* ЧТО СДЕЛАТЬ A
Измените фрагмент записей, который идет от их начала до строки с «0.100208, -0.424593, 0.997707]]» включительно: замените «geometric metadata» на «geometric annotations» и приведите этот фрагмент целиком, остальное оставив без изменений.

* ОТРЫВОК
··········

Однако важнейшим моментом в диалоге египтян с природой стал вопрос смерти. Все живое обречено умереть — осознание этого факта заложено в основе египетской мысли. В древнеегипетском языке за «смертью» закрепилось значение переходного состояния на пути к следующей фазе вечного существования. В современном египетском диалекте арабского языка смерть (al mawt) также означает «мать», в чем угадывается параллель между смертью, рождением и перерождением. Радикальное неприятие конечности жизни отразилось и в строгом понимании души, состоящей из множества частей: жизненной сущности Ка, отделяющей живое от мертвого; индивидуальности существа Ба, обеспечивающей переход души между мирами; Ах — объединения Ка и Ба, высшей формы души; ее частиц Сах и Сехем, вместе с Ах предстающими перед судом душ Осириса; секретного имени Рен, известного только божествам; прорастающего из физического сердца духовного сердца Иб; тени души Шуит, своеобразного щита и гарантии комфорта (недаром священные места Амарны называли тенью Ра); Хат или Ха — бренного тела, после смерти связывающего душу с загробным царством. Каждая из частей сопряжена с церемониальными обрядами: для комфортного пребывания души в загробном царстве в гробницах оставляли подношения, амулеты Ба, статуэтки ушебти, глиняные дома душ; очень важно сохранить в целостности останки. Повредить тело — значит убить душу человека, поэтому тела бальзамировали и мумифицировали, предварительно достав все органы, кроме сердца, важного для развития Иб. Через возведение монументальных пирамид, гробниц правителей, египтяне увековечивали себя.

Быт загробной жизни, изображенный на стенах места упокоения художника Сеннеджема. Существует расхожее мнение об одержимости египтян смертью и последующими за ней дарами, однако многие фрески, наоборот, иллюстрируют чрезмерную любовь к жизни и повседневным активностям, продолжающимся после кончины.

··········

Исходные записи
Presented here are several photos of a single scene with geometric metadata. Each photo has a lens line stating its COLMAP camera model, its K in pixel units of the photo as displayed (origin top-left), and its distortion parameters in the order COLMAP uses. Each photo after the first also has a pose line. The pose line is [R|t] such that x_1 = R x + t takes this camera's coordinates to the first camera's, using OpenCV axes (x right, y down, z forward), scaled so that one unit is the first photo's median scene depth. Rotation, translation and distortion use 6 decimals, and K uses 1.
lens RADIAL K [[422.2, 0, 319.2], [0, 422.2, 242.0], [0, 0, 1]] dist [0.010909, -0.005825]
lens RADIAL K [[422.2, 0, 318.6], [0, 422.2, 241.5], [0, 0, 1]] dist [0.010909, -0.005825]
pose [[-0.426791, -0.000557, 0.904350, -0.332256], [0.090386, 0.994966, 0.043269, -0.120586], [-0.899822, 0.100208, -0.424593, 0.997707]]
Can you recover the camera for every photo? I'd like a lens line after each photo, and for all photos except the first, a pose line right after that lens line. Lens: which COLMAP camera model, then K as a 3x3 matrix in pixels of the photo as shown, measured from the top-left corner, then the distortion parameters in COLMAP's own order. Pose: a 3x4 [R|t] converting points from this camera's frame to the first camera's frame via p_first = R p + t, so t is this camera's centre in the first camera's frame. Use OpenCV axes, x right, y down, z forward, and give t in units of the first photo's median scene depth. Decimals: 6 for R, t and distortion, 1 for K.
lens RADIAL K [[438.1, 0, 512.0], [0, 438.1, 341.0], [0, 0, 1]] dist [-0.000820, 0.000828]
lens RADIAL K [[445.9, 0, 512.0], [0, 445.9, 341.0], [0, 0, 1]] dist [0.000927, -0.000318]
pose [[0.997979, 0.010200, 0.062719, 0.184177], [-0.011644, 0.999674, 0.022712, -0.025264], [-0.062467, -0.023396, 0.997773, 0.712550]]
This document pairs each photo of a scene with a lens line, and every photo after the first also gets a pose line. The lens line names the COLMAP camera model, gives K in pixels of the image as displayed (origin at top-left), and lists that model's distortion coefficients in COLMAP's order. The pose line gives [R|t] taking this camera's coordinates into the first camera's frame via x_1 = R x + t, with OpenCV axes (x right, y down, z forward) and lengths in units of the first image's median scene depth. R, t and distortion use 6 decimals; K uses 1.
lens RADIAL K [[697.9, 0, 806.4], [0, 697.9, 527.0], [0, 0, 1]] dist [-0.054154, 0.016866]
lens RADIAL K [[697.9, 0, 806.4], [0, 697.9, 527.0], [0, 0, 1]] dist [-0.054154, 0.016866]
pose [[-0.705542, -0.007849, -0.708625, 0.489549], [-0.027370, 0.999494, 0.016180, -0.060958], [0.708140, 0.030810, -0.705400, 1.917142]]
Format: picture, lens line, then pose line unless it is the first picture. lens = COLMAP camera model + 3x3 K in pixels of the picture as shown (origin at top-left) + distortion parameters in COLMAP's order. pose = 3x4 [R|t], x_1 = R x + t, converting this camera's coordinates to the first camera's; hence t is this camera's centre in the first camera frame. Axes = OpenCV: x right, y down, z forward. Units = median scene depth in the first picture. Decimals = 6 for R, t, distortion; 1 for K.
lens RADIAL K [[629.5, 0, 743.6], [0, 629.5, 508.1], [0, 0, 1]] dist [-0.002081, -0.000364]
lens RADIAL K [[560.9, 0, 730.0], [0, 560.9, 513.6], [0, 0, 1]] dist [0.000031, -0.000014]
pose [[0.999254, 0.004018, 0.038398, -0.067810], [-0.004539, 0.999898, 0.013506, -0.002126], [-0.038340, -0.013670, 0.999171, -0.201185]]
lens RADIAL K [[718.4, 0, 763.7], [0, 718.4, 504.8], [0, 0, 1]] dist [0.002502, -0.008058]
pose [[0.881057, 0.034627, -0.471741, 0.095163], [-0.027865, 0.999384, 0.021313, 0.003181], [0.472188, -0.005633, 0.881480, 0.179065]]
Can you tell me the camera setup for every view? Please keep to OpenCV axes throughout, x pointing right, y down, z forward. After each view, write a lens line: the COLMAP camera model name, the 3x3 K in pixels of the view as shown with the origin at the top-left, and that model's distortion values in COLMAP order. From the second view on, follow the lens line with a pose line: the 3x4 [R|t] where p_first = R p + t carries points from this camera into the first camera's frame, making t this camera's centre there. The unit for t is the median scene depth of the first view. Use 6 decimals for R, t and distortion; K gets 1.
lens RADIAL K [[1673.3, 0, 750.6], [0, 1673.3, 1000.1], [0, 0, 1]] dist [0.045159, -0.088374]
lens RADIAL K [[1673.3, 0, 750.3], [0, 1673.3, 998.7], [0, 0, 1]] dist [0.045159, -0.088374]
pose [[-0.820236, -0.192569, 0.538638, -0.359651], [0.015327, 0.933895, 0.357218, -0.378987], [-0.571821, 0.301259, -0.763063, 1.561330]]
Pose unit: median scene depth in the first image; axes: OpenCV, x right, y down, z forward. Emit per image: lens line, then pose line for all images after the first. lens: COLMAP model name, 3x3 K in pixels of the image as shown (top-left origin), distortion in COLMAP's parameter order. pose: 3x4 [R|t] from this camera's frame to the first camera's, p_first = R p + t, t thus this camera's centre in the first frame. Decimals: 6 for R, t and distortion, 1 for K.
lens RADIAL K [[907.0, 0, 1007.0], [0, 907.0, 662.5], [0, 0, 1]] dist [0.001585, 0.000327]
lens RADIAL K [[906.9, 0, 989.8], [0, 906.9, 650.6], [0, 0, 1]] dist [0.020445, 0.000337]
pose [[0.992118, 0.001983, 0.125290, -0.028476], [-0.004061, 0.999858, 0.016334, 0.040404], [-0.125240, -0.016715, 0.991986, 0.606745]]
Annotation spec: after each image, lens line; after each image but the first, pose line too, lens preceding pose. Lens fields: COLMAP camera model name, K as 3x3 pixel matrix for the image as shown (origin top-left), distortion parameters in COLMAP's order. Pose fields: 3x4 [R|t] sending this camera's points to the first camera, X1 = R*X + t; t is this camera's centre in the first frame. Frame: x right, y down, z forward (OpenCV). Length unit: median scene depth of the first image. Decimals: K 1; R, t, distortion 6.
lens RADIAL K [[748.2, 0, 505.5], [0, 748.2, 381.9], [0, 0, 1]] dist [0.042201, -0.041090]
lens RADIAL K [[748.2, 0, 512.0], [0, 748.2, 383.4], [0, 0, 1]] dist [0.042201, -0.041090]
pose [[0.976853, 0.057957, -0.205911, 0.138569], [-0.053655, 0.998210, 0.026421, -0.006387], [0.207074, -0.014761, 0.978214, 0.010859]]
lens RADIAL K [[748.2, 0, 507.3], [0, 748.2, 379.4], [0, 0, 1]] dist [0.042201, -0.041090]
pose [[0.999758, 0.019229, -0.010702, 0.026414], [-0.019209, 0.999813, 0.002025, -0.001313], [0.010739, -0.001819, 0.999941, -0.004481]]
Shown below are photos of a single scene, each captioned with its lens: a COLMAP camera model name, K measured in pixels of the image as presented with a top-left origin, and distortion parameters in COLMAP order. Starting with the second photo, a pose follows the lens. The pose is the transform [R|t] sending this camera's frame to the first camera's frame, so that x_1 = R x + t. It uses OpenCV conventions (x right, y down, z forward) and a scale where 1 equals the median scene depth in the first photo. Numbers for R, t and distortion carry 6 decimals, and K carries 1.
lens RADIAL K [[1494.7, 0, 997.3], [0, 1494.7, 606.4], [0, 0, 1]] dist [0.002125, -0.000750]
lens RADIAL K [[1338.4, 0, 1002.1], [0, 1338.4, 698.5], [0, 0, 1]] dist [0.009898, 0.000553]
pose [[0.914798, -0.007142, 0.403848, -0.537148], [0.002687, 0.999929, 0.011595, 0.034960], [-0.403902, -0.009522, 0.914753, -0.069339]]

··········

* ЧТО СДЕЛАТЬ B
Повторите дословно весь отрывок о египетских представлениях о смерти.

* ИТОГОВЫЙ ОТВЕТ A
Presented here are several photos of a single scene with geometric annotations. Each photo has a lens line stating its COLMAP camera model, its K in pixel units of the photo as displayed (origin top-left), and its distortion parameters in the order COLMAP uses. Each photo after the first also has a pose line. The pose line is [R|t] such that x_1 = R x + t takes this camera's coordinates to the first camera's, using OpenCV axes (x right, y down, z forward), scaled so that one unit is the first photo's median scene depth. Rotation, translation and distortion use 6 decimals, and K uses 1.
lens RADIAL K [[422.2, 0, 319.2], [0, 422.2, 242.0], [0, 0, 1]] dist [0.010909, -0.005825]
lens RADIAL K [[422.2, 0, 318.6], [0, 422.2, 241.5], [0, 0, 1]] dist [0.010909, -0.005825]
pose [[-0.426791, -0.000557, 0.904350, -0.332256], [0.090386, 0.994966, 0.043269, -0.120586], [-0.899822, 0.100208, -0.424593, 0.997707]]

* ИТОГОВЫЙ ОТВЕТ B
Однако важнейшим моментом в диалоге египтян с природой стал вопрос смерти. Все живое обречено умереть — осознание этого факта заложено в основе египетской мысли. В древнеегипетском языке за «смертью» закрепилось значение переходного состояния на пути к следующей фазе вечного существования. В современном египетском диалекте арабского языка смерть (al mawt) также означает «мать», в чем угадывается параллель между смертью, рождением и перерождением. Радикальное неприятие конечности жизни отразилось и в строгом понимании души, состоящей из множества частей: жизненной сущности Ка, отделяющей живое от мертвого; индивидуальности существа Ба, обеспечивающей переход души между мирами; Ах — объединения Ка и Ба, высшей формы души; ее частиц Сах и Сехем, вместе с Ах предстающими перед судом душ Осириса; секретного имени Рен, известного только божествам; прорастающего из физического сердца духовного сердца Иб; тени души Шуит, своеобразного щита и гарантии комфорта (недаром священные места Амарны называли тенью Ра); Хат или Ха — бренного тела, после смерти связывающего душу с загробным царством. Каждая из частей сопряжена с церемониальными обрядами: для комфортного пребывания души в загробном царстве в гробницах оставляли подношения, амулеты Ба, статуэтки ушебти, глиняные дома душ; очень важно сохранить в целостности останки. Повредить тело — значит убить душу человека, поэтому тела бальзамировали и мумифицировали, предварительно достав все органы, кроме сердца, важного для развития Иб. Через возведение монументальных пирамид, гробниц правителей, египтяне увековечивали себя.

Быт загробной жизни, изображенный на стенах места упокоения художника Сеннеджема. Существует расхожее мнение об одержимости египтян смертью и последующими за ней дарами, однако многие фрески, наоборот, иллюстрируют чрезмерную любовь к жизни и повседневным активностям, продолжающимся после кончины.